Padkos: Join us on 28 March @ CLP from 11.30am. Cutting edge analysis, lively discussion, great lunch and documentry

Join us on 28 March @ CLP from 11.30am.
Cutting edge analysis, lively discussion, great lunch and Oscar- winning documentary movie!

It’s all happening at CLP on Thursday, 28th March, before the Easter long weekend.

Be there by 11:30am when Richard Pithouse will share and discuss his analysis of the state we’re in at this time in South Africa. For this serving of Padkos, we’re attaching Richard’s January 2013 piece titled “The Riotous Underbelly of the New Normal” (SACSIS). Richard’s a regular Padkos contributor and one of this country’s leading political thinkers. He currently teaches politics at Rhodes University in Grahamstown.

At 2pm, after a light lunch together, Richard will introduce a screening of the extraordinary documentary, Searching for Sugarman, about the phenomenon that was, and is, singer-song-writer, Sixto Rodriguez and his mysteriously powerful connection with South Africa. Searching for Sugarman has recently added an Oscar for Best Documentary to an astounding list of accolades.

In Richard Pithouse’ article we cut early and incisively to the heart of the state project in South Africa whose “basic logic – crony capitalism greased with corruption, wrapped in an escalating conflation of both the nation and the state with the ruling party and defended with growing authoritarianism – can work well enough for capital”.

That it does not work well enough for the people is evident in the scale, spread, character and content of popular protest across the country. Here Pithouse is particularly helpful, avoiding the easy appeal of crass broad brush-strokes and offering analytic distinctions instead. Thus, at the moment, riots are more commonly “immediate riots” with little emancipatory traction and as such, they are distinct from “historical riots … that occupy a central space, forge direct connections between people from different areas and carry a clear and compelling demand onto the national stage”.

In the face of massive popular protest, the response of the state too is not necessarily predetermined.
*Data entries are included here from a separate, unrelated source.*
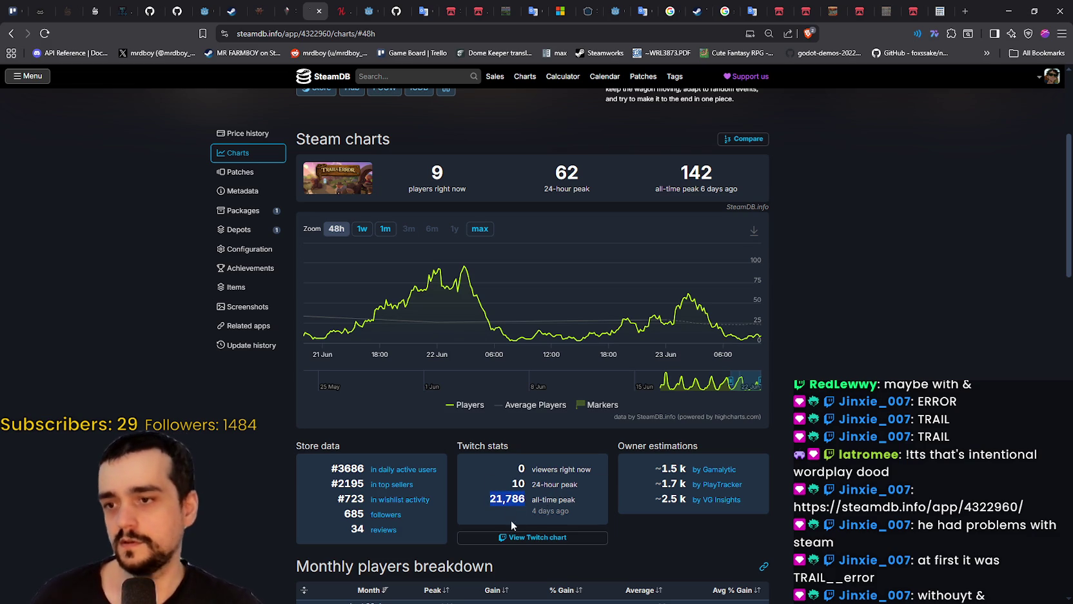
left_click(524, 537)
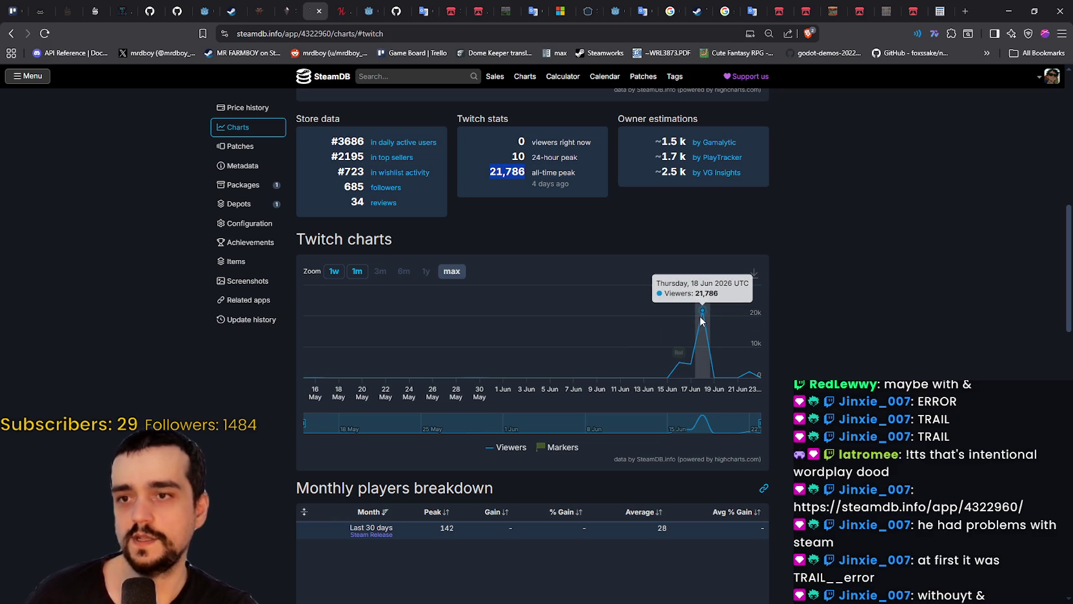
- Return to the Steam charts and bring up the Twitch window listing Trail & Error videos
scroll(703, 322, "up", 6)
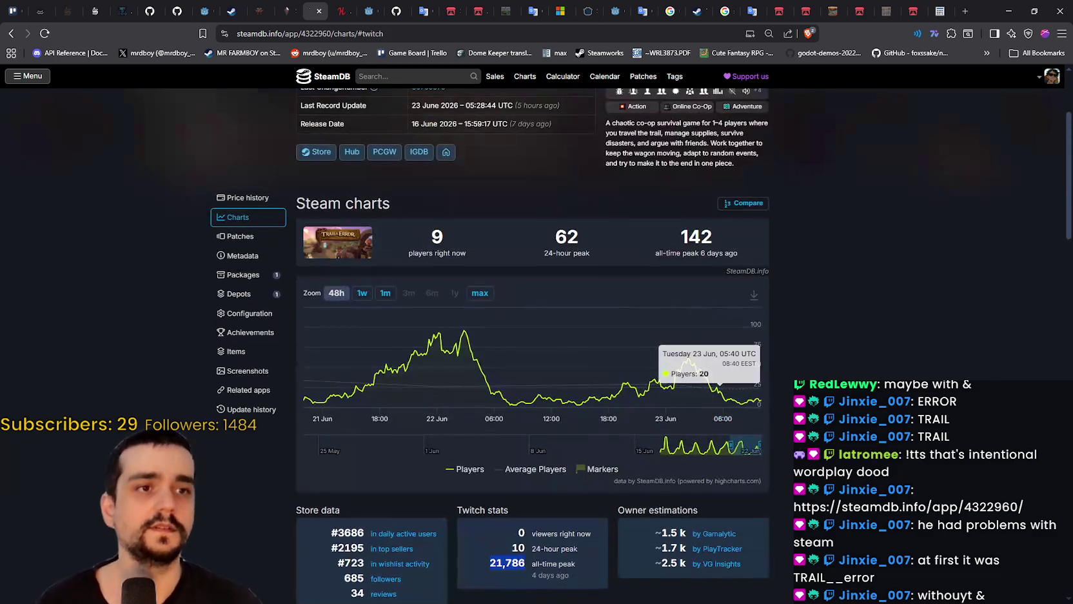
key("alt+Tab")
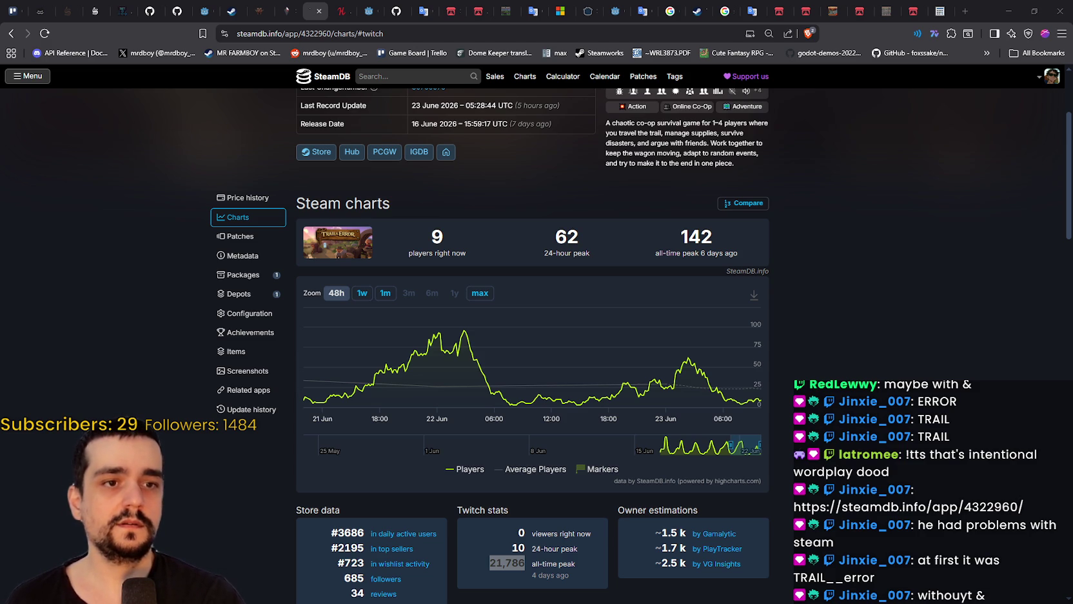
key("alt+Tab")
Pithouse argues that it faces a “fairly standard set of choices” from reformism to various modes of co-option and redirection to violent repression.

Finally Richard insists we therefore think very carefully about “the character of popular protest in South Africa” – again carefully noting that it includes the horrors of vigilantism, homophobia, xenophobia and the like. But popular protest also expresses the rational and the just and the true of our situation. This is all too easily lost in discussions about our context because “elites have frequently presented popular dissent as a priori irrational, violent, consequent to malevolent conspiracy and even monstrous with little regard to the actual realities of the particular events in question. Contemporary South Africa is no exception”.